Exercise brief: Pictures stay out of the output. Return exactly the lines below from the one with "left knee: (18, 70)" down to the one with "right back paw: (524, 522)", both included, and nothing more.

====== Supplied data

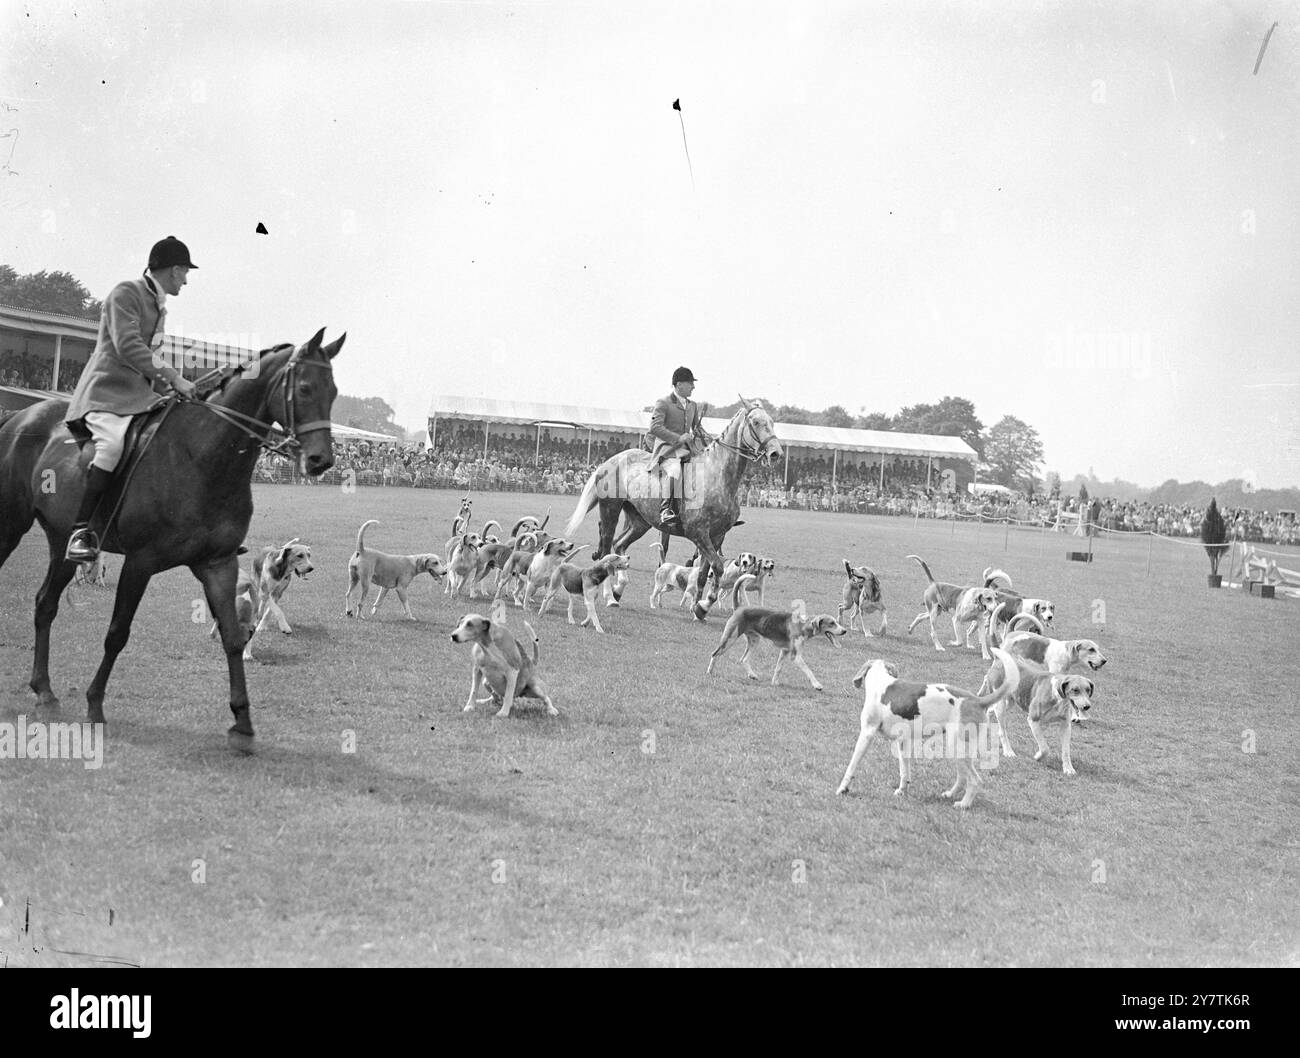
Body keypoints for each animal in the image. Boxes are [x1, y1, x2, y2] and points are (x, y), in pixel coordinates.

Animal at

============
====== Supplied data

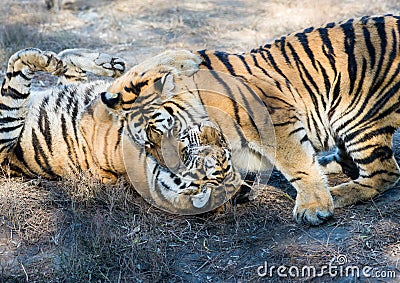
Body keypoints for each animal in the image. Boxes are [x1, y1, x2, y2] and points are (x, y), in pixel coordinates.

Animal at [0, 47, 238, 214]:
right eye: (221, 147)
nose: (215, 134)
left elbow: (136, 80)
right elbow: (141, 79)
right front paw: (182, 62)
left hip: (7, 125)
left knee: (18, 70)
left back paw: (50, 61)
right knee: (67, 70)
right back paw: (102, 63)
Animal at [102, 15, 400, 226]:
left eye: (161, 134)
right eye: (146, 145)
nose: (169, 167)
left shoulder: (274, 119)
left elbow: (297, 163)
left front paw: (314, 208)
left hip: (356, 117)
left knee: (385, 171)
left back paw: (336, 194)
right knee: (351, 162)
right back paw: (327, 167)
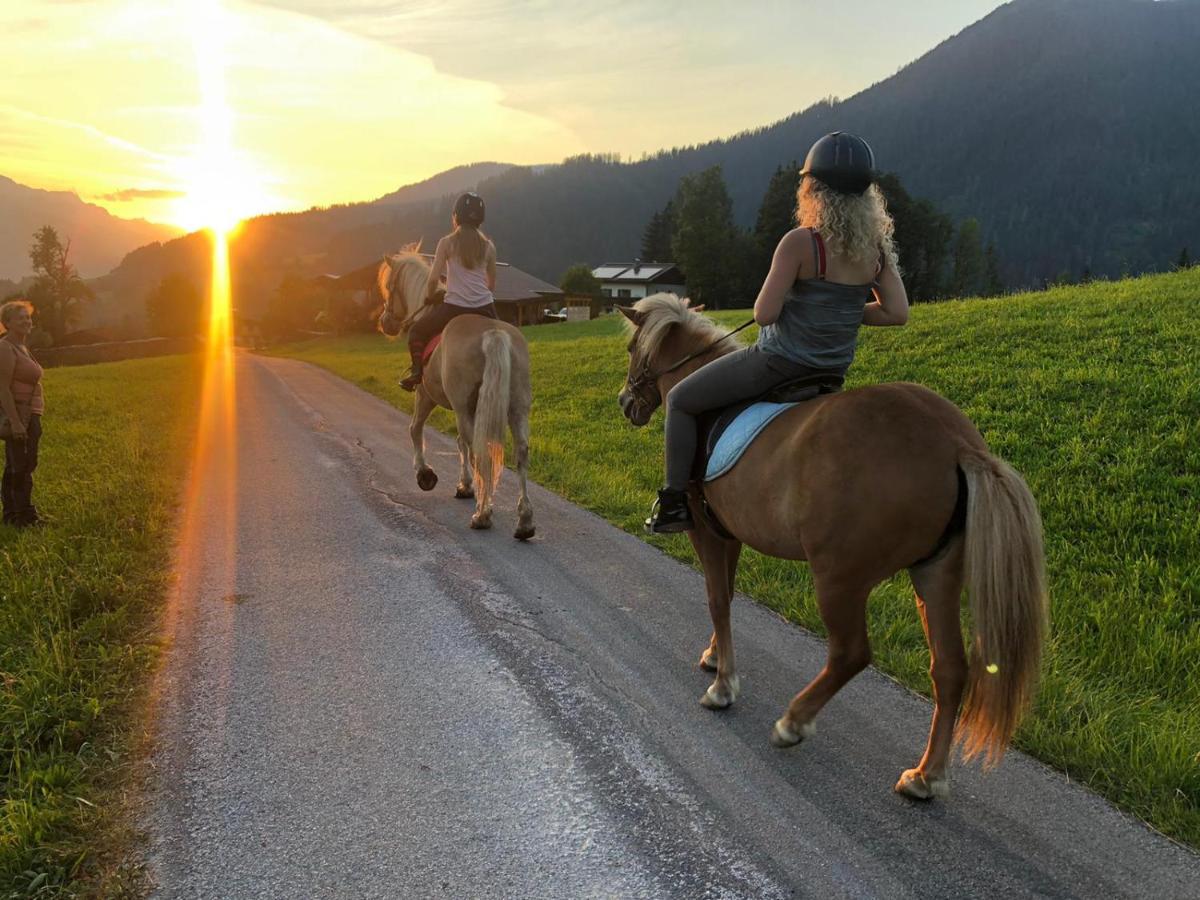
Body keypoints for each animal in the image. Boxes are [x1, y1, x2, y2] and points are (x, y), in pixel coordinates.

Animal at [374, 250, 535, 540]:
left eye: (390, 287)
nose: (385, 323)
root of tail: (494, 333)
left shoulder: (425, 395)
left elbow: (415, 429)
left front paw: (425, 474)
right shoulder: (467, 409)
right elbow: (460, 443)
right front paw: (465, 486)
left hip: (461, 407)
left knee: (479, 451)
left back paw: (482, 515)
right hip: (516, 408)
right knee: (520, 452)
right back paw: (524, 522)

============
====== Supplied data

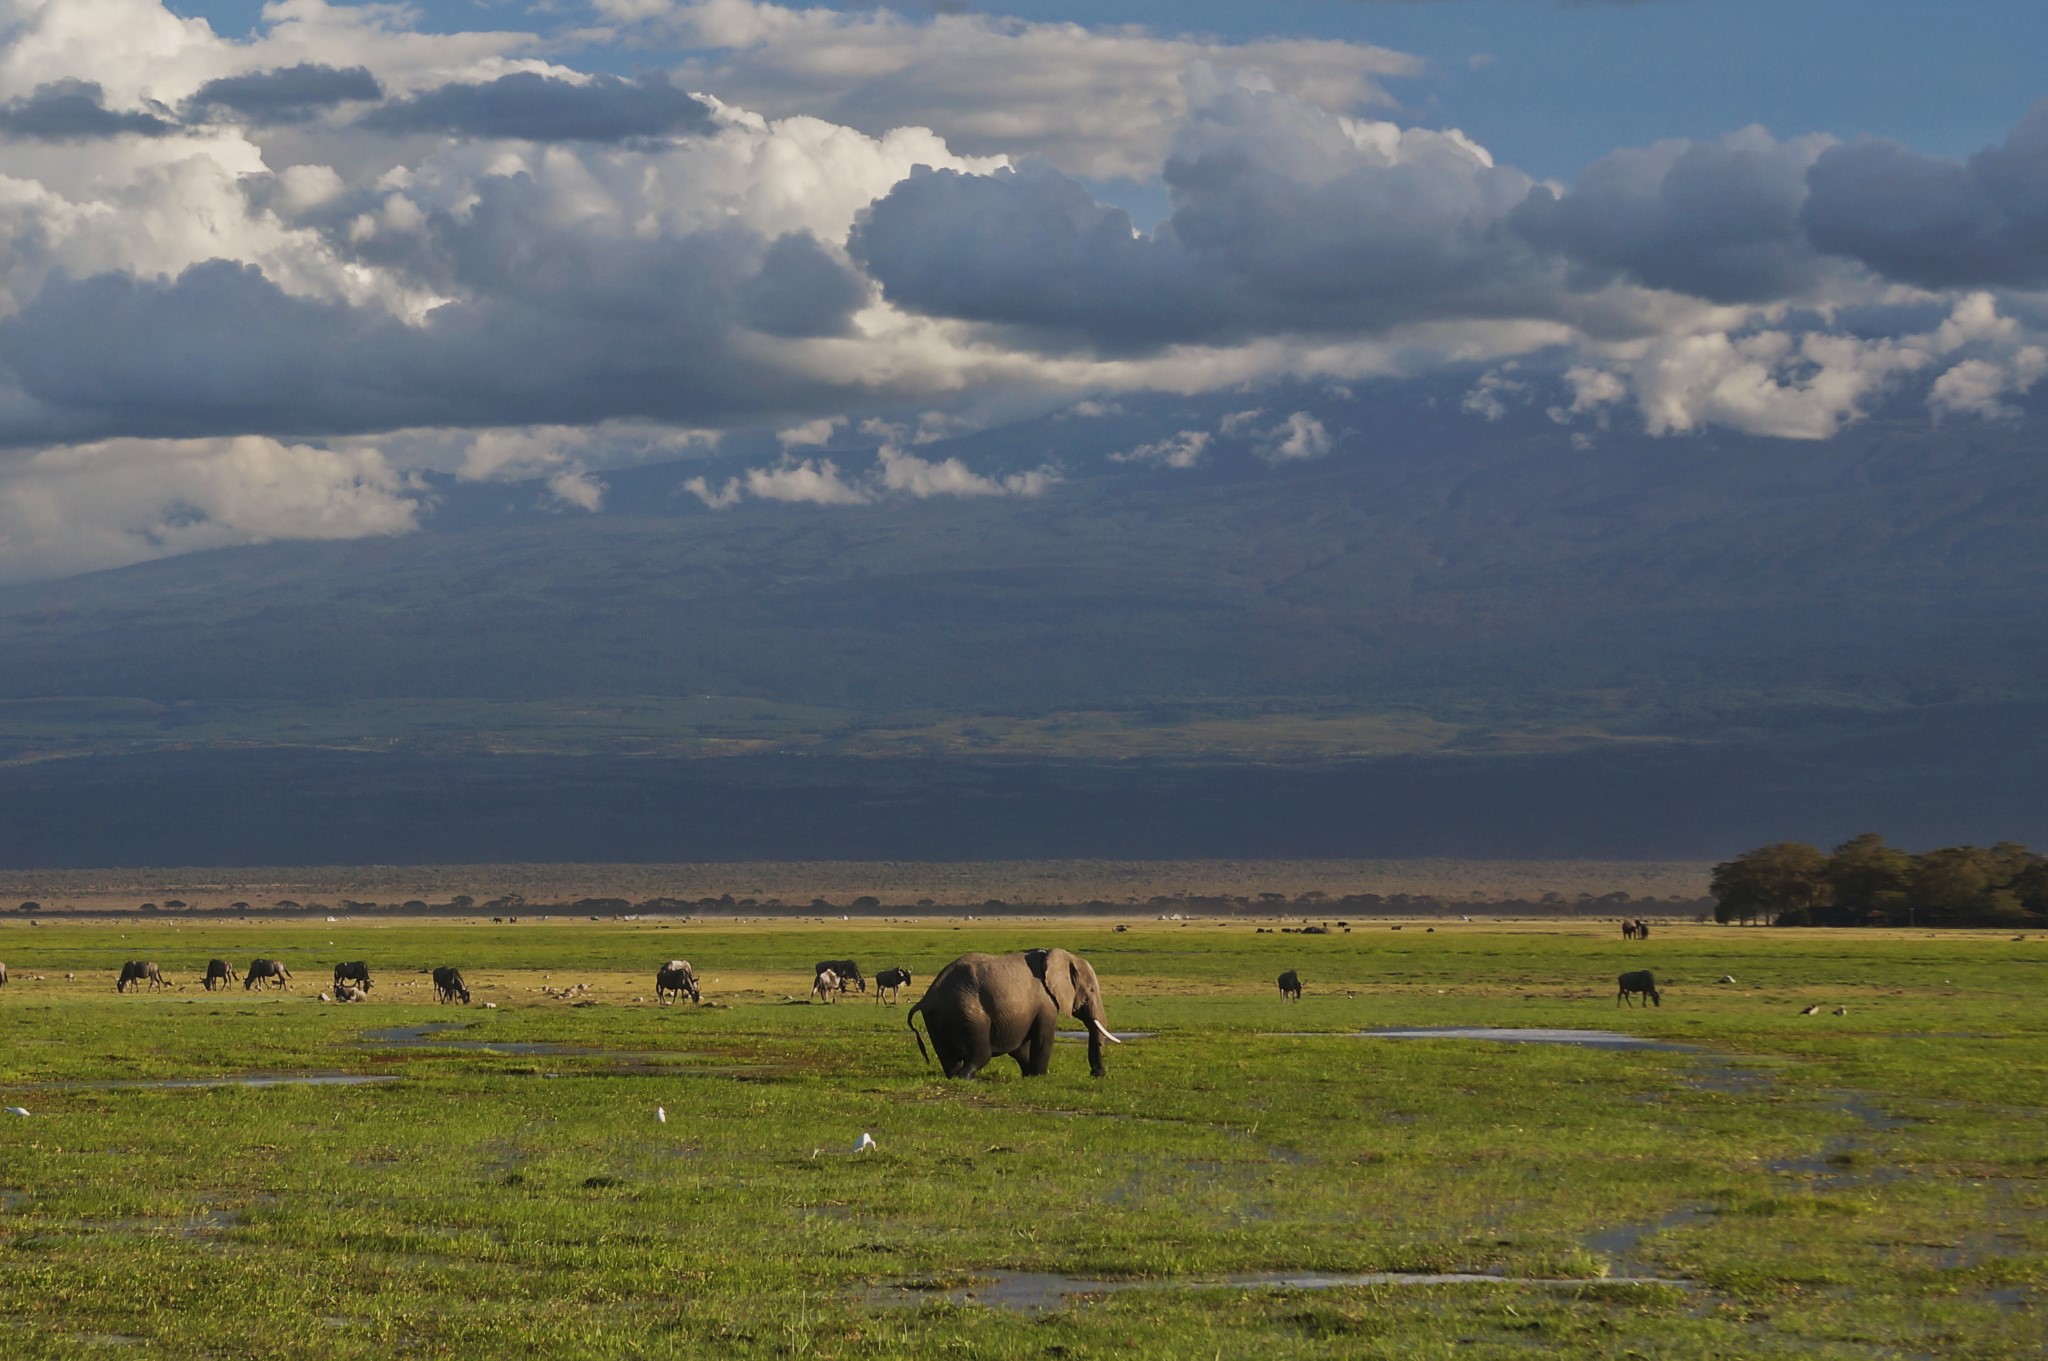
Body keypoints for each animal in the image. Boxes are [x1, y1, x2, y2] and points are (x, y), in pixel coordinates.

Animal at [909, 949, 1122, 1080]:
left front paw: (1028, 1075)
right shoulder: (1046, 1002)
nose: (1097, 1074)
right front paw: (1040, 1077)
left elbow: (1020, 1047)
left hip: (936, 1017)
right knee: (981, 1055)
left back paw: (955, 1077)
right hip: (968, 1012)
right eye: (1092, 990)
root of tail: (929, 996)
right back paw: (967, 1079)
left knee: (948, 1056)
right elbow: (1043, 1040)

============

Written response:
left knee: (18, 70)
left back paw: (50, 61)
right knee: (67, 70)
right back paw: (102, 63)
Animal at [102, 15, 400, 226]:
left eye: (161, 134)
right eye: (146, 145)
nose: (169, 167)
left shoulder: (274, 119)
left elbow: (297, 163)
left front paw: (314, 208)
left hip: (356, 117)
left knee: (385, 171)
left back paw: (336, 194)
right knee: (351, 162)
right back paw: (327, 167)
Body keypoints for each animal in the image. Boxes are [x1, y1, x2, y2] and points are (x, y), in pixel coordinates.

Animal at [374, 250, 535, 540]:
left eye: (390, 287)
nose: (385, 323)
root of tail: (494, 333)
left shoulder: (425, 395)
left elbow: (415, 429)
left front paw: (425, 474)
right shoulder: (467, 409)
right elbow: (460, 443)
right front paw: (465, 486)
left hip: (461, 407)
left knee: (479, 451)
left back paw: (482, 515)
right hip: (516, 408)
right knee: (520, 452)
right back paw: (524, 522)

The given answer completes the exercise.